From this discussion of representation, it should be clearer both why it would be useful to study the actual representations that humans have (e.g. of complex systems), and what the object of that study would be. In essence, deciding how operator support systems should present information to the human, without having firm knowledge about human representations, is shooting in the dark.

2.6.4 Representation in context

We have eschewed detailed consideration of training and learning, on the grounds that the models there are used in a different way for a different purpose (§ 2.1.6). But it may be helpful at this point to imagine the way in which representations that people have of tasks and systems relate both to the stages of learning a task, and to Rasmussen's distinction between skills, rules, and knowledge. This is meant as an imaginative aid to help focus on what these internal mental representations might be.

At the initial stages of learning a new task, we can imagine a trainee working with general-purpose problem-solving representations, or with representations based on analogy or metaphor, and working at an explicit, knowledge-based level. He or she would be selecting and starting to shape a representation suitable for the new task: in particular, the overall structure of the system and the task, and the meaning of the terms used by others to describe it.

At an intermediate stage of learning, a representation of the system and task would be being refined, combining lower-level into higher-level concepts, and building up compound actions out of elementary ones. We can imagine rules being learnt, rules that are made up from the representational primitives that have been identified. This process could then iterate, if the rules found were not able to support an adequate level of performance, by refining or altering the representation. This would start off at the conscious level, and progressively become more automated.

At the final stages of learning a skill, we can imagine the faculties having become so attuned to the task that much of the learning would be at a subconscious level. There would be continuing refinement of representation, but at this level, the operator would not be able consciously to express how the representation was being refined. The grosser structure of the representation could have stabilised, giving more chance for experimental study, while the parts that were being further refined could be the lowest-level parameters of the representation.

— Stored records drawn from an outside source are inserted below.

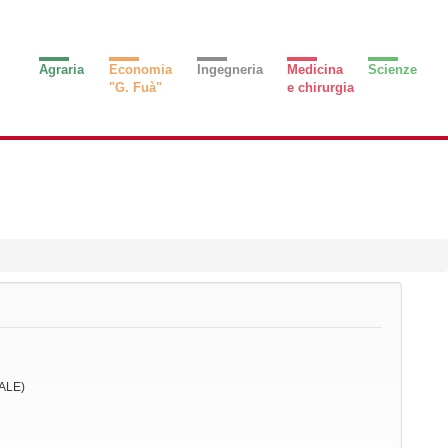
Agraria
Economia
Ingegneria
Medicina
Scienze
"G. Fuà"
e chirurgia
ALE)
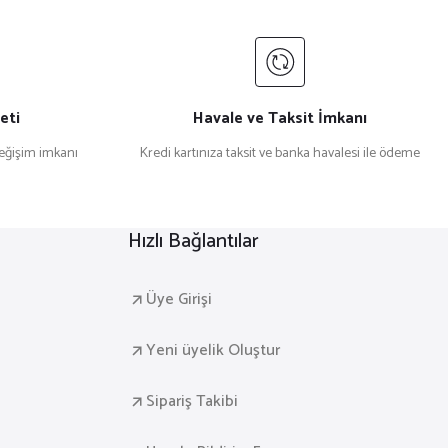
eti
Havale ve Taksit İmkanı
değişim imkanı
Kredi kartınıza taksit ve banka havalesi ile ödeme
Hızlı Bağlantılar
Üye Girişi
Yeni üyelik Oluştur
Sipariş Takibi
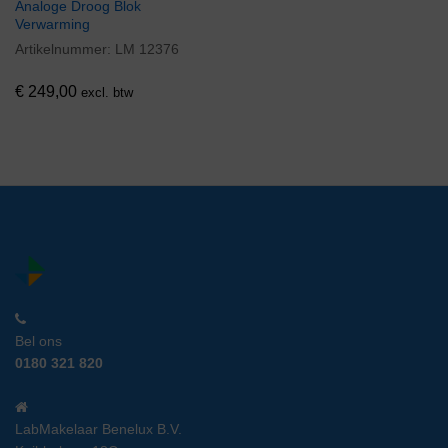
Analoge Droog Blok
Verwarming
Artikelnummer:
LM 12376
€
249,00
excl. btw
Bel ons
0180 321 820
LabMakelaar Benelux B.V.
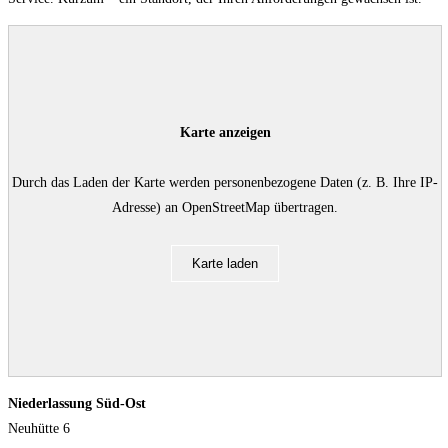
Karte anzeigen
Durch das Laden der Karte werden personenbezogene Daten (z. B. Ihre IP-
Adresse) an OpenStreetMap übertragen.
Karte laden
Niederlassung Süd-Ost
Neuhütte 6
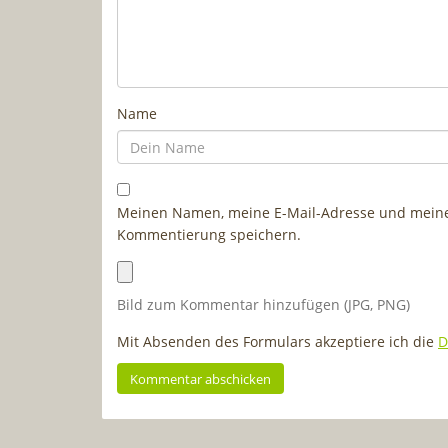
Name
Meinen Namen, meine E-Mail-Adresse und meine 
Kommentierung speichern.
Bild zum Kommentar hinzufügen (JPG, PNG)
Mit Absenden des Formulars akzeptiere ich die
D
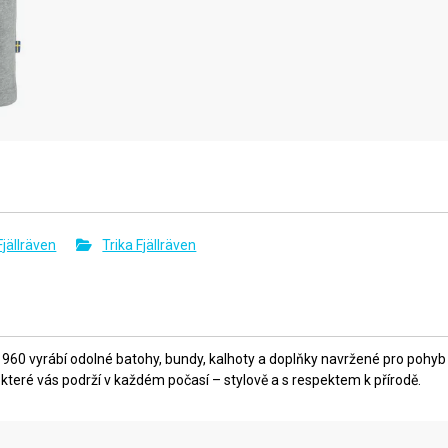
jällräven
Trika Fjällräven
 1960 vyrábí odolné batohy, bundy, kalhoty a doplňky navržené pro pohyb
 které vás podrží v každém počasí – stylově a s respektem k přírodě.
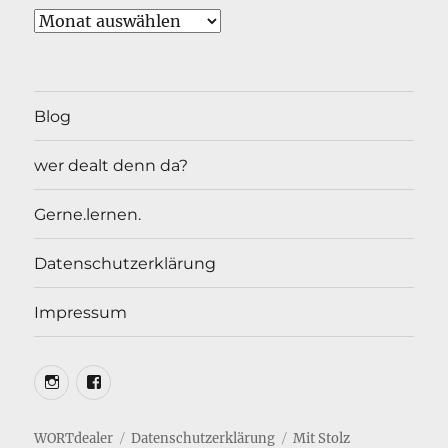
Archiv
Blog
wer dealt denn da?
Gerne.lernen.
Datenschutzerklärung
Impressum
Insta
Facebook
WORTdealer
Datenschutzerklärung
Mit Stolz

It seems reasonable to suppose that a human, or other intelligent system, would do well to have many different representations of the world, suitable for different circumstances. Because facts and rules are based on the representational system, we would expect to see facts and rules being learnt and used in a context where there was also a well-defined (even if not verbally expressible) representation. Analogy may be an exception, with the representation from one domain being used to provide initial structure for the learning of informational knowledge in another domain [56, 65].